→ Tasks to perform
• a. List the professions that the interview with Thomas Frey names as well suited to a one-person practice in the past.
• b. Reproduce, word for word, the stretch of the Thomas Frey interview from "CEO of the DaVinci" through "of the future?".

"Building the Innovation Drivers of the Future'"
CEO of the DaVinci Institute, Thomas Frey is one of the most referenced futurists on the internet. He carries out research work that allows radically new matters to be dealt with. His arguments on future related matters have captivated directors and businessmen from companies such as NASA, IBM, AT&T, GE, Hewlett-Packard, Lucent Technologies, First Data, Boeing, Capital One, Bell Canada, Visa and the Ford Motor Company, etc.
"Knowledge-based industries such as IT, communications, information
and web-based services will lead the recovery"
Due to the celebration of the Forum of Reflection on the Future, organised by the OPTI Foundation, that will be held on 28th May, it has been performed the next interview with one of our speakers, Thomas Frey
OPTI: How do you characterise the enterprise of the future?
T.F.: Several major shifts are happening in business, and this will
cause a change in the way business will be conducted in the future.
1.) Employment costs are rising. Because of the overhead costs associated with hiring people, more and more businesses will work with people on a project-to-project contract basis.
2.) With the tools available on the Internet, we are placing far more power and control into the hands of the individual.
3.) Fewer businesses require people to physically move to accept a job. Consequently, shifting positions frequently is less disruptive.
For this reason I see business moving towards a much more organic style of business operation where available talent and people will form around specific projects, and once completed, will disband and form around the next project.
Empire of One
Running a solo business in the past meant that you had a one-person practice, most often offering a professional service, well suited for lawyers, accountants, and doctors. However, a new breed of solo business has emerged that allows people to leverage the power of the Internet and control a vast empire from their home office or wherever they happen to be. Across the world thousands of people are giving birth to what I call an "empire of one".
An empire of one business is a one-person (sometimes married couple) business with far reaching spheres of influence. Typically the business out-sources everything - information products marketed and sold online, or products manufactured in China or India, sent to a distribution center in the US, with customers in theUK and Brazil. Manufacturing, marketing, bookkeeping, accounting, legal, and operations are all out-sourced to other businesses around the world.

→ Excerpted records
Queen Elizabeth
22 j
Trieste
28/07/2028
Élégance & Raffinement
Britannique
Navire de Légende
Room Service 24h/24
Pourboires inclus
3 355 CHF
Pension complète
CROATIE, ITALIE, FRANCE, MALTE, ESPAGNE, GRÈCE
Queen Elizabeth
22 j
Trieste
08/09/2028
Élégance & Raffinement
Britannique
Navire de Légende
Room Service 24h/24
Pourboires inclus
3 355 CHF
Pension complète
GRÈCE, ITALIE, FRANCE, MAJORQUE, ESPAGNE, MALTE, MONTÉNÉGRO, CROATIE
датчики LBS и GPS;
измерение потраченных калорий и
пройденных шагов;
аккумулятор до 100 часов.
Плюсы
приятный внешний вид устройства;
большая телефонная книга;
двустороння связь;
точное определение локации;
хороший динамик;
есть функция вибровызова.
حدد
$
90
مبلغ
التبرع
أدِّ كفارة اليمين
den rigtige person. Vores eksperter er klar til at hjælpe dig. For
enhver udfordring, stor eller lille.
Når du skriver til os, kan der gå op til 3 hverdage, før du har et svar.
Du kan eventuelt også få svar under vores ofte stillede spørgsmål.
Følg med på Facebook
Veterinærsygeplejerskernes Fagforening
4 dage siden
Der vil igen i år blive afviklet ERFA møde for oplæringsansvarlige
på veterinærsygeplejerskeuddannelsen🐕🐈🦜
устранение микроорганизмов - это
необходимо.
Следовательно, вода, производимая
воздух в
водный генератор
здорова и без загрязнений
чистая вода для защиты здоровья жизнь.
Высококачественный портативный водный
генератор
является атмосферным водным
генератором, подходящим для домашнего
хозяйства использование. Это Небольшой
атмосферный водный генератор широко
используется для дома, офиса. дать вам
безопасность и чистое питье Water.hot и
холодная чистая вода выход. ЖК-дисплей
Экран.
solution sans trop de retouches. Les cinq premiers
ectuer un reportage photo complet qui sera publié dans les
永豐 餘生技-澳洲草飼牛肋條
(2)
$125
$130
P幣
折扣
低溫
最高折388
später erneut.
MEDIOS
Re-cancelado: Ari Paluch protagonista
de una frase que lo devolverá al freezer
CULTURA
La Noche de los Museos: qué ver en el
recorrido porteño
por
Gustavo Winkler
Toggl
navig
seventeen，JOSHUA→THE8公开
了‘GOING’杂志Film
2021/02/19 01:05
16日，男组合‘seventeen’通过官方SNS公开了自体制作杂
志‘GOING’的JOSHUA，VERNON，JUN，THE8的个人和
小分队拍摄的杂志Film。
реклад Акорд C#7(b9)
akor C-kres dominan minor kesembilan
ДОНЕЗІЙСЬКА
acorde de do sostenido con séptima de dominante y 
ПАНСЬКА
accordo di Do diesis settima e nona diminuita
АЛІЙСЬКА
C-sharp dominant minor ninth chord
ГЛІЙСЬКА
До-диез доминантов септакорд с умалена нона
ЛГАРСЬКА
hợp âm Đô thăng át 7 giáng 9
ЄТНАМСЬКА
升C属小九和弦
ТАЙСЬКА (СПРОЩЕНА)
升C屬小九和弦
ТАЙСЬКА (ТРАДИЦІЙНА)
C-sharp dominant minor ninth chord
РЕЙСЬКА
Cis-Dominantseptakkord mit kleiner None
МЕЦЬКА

→ Solutions to the tasks
• a. lawyers, accountants, doctors

• b.
CEO of the DaVinci Institute, Thomas Frey is one of the most referenced futurists on the internet. He carries out research work that allows radically new matters to be dealt with. His arguments on future related matters have captivated directors and businessmen from companies such as NASA, IBM, AT&T, GE, Hewlett-Packard, Lucent Technologies, First Data, Boeing, Capital One, Bell Canada, Visa and the Ford Motor Company, etc.
"Knowledge-based industries such as IT, communications, information
and web-based services will lead the recovery"
Due to the celebration of the Forum of Reflection on the Future, organised by the OPTI Foundation, that will be held on 28th May, it has been performed the next interview with one of our speakers, Thomas Frey
OPTI: How do you characterise the enterprise of the future?